* 原文:
腾讯马晓轶(马晓轶)
对话腾讯马晓轶:没有外界认为的「焦虑」,不走人海战术,游戏可以干一辈子
「今天我们看到所谓的边界,远远不是边界。」 |
对于刚刚结束的腾讯游戏发布会,我猜很多人和我的第一感觉差不多:是不是有点儿太四平八稳了?但仔细一想——还是挺「腾讯」的。
在这场活动上,除了按照惯例发布一系列新品之外(你可以在游戏葡萄今天推送的第二条文章中看到它们),腾讯还专门在「游戏科技」板块,展示了5个游戏技术跨界应用项目的成果与进展。除此之外,他们既没有所谓的画饼环节,也没有曝光任何新的超级项目,这让发布会显得惊喜不足。
这种感觉也不难理解。一方面行业对腾讯一向有极高的期待,大家都希望它能做出一些惊人的动作,带领行业找到新的增长点;另一方面,面对每一家新公司,每一款新品的蹿红,大家都习惯扭头问腾讯:你焦不焦虑?你是不是应该赶紧掏出点儿大家伙了?
关于这些问题,前几天,游戏葡萄和其他几家媒体采访了腾讯集团高级副总裁马晓轶。大家一起聊了聊腾讯对研发和发行业务问题的定位和解法、对于AI的探索、对全球市场的理解和布局,以及对于「游戏本质」的认知。对于这些话题,马晓轶都给予了坦率的回应。他还主动提起了米哈游,说它的内容驱动为行业提供了很好的解题思路。
腾讯集团高级副总裁马晓轶
在过去几次采访中,马晓轶很喜欢说一句话:「对于XX,我比大部分人在短期内都更悲观一点,也比大部分人在长期都更乐观一点」,这次也不例外。他的很多回答,都会导向「长期主义」——
越来越长的研发周期、更注重长期的激励和项目管理机制、越来越复杂的全球和多平台布局、越来越需要专注的团队积累……如火如荼的AI,需要更长时间展露提效和玩法创新的潜力;看似抽象的「游戏科技」,也隐藏了游戏和科技长期的双轮驱动效应,并在逐步启发我们:游戏是什么,游戏将往哪里去。在访谈结尾,他还表示游戏可以做一辈子:「比如《塞尔达传说》,就是由平均年龄55岁的团队做出来的」。
这些长期主义的思维和路径背后,隐藏着一些基本判断:新兴市场依然有机会诞生下一款「国民级游戏」;成熟市场依旧可能出现玩法和品类的创新;建立在游戏科技基础上,游戏将创造出更多形态、数字空间,成为「超级数字场景」;在玩法、内容、技术的共同驱动下,游戏行业还隐藏着巨大的潜力……「今天我们看到所谓的边界,远远不是边界。在可预见的未来,比如10年之后,这个行业也许还能翻三到四番。」
我知道,相比单个产品,或者说所谓的爆款,很多人已经不再关心腾讯游戏的整体动态——他们太大,太复杂,视角又太高,离普通人是那么遥远。

* 所给数据:

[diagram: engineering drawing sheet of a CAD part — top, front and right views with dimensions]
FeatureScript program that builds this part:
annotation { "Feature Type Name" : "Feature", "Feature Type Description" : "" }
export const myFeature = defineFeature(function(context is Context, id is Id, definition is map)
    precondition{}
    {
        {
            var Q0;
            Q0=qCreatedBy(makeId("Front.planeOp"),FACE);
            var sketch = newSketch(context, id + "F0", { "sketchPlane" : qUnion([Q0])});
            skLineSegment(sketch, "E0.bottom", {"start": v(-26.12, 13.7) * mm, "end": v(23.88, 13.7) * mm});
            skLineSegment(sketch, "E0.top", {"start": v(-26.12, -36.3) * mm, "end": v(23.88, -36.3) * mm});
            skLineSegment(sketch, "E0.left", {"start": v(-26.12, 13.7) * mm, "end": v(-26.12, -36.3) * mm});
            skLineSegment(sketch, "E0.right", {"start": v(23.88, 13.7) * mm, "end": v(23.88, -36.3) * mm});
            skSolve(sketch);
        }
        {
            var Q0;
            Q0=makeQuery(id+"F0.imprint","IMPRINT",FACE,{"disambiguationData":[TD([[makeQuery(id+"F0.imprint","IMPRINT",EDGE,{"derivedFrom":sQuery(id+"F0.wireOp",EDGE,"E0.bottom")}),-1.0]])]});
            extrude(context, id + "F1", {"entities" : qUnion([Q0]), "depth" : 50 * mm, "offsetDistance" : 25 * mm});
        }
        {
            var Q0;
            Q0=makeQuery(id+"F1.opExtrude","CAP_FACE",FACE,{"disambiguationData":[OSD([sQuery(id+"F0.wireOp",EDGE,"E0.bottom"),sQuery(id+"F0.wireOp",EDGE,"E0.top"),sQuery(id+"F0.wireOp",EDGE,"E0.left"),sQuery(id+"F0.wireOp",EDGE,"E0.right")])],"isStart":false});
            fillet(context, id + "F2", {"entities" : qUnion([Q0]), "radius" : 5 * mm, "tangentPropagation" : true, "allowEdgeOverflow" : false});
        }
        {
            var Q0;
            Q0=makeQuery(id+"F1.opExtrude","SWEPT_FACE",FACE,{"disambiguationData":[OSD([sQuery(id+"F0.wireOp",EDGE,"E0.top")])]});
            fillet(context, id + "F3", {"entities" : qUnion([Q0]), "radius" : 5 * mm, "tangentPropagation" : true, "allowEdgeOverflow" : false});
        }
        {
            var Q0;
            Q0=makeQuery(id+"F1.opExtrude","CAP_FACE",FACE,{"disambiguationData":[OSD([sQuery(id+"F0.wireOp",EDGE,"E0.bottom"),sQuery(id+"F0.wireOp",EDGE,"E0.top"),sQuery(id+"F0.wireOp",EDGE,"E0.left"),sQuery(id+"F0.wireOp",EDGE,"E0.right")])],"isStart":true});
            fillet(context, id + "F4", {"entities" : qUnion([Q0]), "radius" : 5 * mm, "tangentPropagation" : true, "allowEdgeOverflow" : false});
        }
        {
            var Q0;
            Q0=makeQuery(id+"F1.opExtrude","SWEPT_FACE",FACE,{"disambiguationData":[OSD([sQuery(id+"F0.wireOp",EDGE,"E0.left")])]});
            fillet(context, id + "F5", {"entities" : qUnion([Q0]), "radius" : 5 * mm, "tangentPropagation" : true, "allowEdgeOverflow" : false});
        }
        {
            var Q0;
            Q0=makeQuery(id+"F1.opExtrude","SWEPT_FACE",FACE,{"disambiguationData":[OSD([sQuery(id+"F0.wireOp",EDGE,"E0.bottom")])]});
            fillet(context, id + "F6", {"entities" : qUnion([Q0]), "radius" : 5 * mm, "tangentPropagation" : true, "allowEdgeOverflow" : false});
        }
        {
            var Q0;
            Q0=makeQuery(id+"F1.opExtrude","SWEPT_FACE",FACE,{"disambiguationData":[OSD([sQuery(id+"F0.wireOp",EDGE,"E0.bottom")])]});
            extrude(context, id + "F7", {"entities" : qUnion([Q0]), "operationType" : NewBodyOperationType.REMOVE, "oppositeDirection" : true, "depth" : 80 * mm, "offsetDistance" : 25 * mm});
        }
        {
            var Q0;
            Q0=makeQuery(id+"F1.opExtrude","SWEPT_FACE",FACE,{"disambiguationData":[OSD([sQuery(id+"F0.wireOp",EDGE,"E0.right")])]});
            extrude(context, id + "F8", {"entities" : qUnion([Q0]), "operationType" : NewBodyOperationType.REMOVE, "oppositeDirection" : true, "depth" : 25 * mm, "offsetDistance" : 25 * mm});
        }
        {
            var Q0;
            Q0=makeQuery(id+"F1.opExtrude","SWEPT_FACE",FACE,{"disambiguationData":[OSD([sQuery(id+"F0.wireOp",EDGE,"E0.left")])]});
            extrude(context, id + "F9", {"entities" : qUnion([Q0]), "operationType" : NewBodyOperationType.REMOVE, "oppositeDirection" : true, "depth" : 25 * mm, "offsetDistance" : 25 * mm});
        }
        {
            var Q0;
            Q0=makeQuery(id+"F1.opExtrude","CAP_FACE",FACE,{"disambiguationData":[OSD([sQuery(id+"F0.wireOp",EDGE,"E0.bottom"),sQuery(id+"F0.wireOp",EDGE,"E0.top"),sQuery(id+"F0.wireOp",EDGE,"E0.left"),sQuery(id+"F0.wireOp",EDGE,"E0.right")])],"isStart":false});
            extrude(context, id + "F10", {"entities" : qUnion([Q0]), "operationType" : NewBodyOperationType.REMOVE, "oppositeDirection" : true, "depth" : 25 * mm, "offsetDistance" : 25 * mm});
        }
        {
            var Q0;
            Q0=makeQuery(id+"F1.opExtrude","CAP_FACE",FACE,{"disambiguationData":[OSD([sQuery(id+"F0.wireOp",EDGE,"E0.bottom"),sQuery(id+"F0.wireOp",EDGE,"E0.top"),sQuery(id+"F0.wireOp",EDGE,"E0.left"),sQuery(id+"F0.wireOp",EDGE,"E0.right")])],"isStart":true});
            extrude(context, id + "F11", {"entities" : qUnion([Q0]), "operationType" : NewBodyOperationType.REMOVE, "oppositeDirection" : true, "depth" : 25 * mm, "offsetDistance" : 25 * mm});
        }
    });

* 任务要求:
a – 在马晓轶访谈一文中,他提到的《塞尔达传说》团队平均年龄是多少岁?
b – 请列出马晓轶访谈一文所说采访中各家媒体与他聊到的全部话题。
c – 接着这篇腾讯马晓轶访谈的最后一句往下续写。

* 各题答案:
a – 55岁。

b –
1. 腾讯对研发和发行业务问题的定位和解法
2. 对于AI的探索
3. 对全球市场的理解和布局
4. 对于「游戏本质」的认知

c –
但如果静下心来,你会发现这篇访谈所讨论的远远不止是腾讯。也许每家公司,每个游戏人都能从腾讯对市场的看法当中,找到自己的角色,进而找到一些可能的方向和答案。
以下为访谈的主要内容,为方便阅读,内容有所调整:01
自研与发行机制:
「没有米哈游,我们也会调整」
这两年全球的游戏市场都在下滑,腾讯会怎么看待这种情况?您觉得恢复增长的方法主要是什么?
马晓轶:方法其实有很多,内部和外部的都有——很多人会说,腾讯对米哈游是不是很焦虑?但其实这些外部的新公司,为行业提供了很好的思路。
大家都知道腾讯擅长玩法,我们始终认为这是行业的主要推动力,能够拓展用户的盘子。在玩法方面,像是我们说的SOC(开放世界生存建造),以及更多开放世界的产品都展现出了潜力,包括《逃离塔科夫》和《Dark and Darker》在玩法上都在不停地演进。说不定在未来,我们还能看到PUBG、《COD:Warzone》和《Apex Legends》的结合。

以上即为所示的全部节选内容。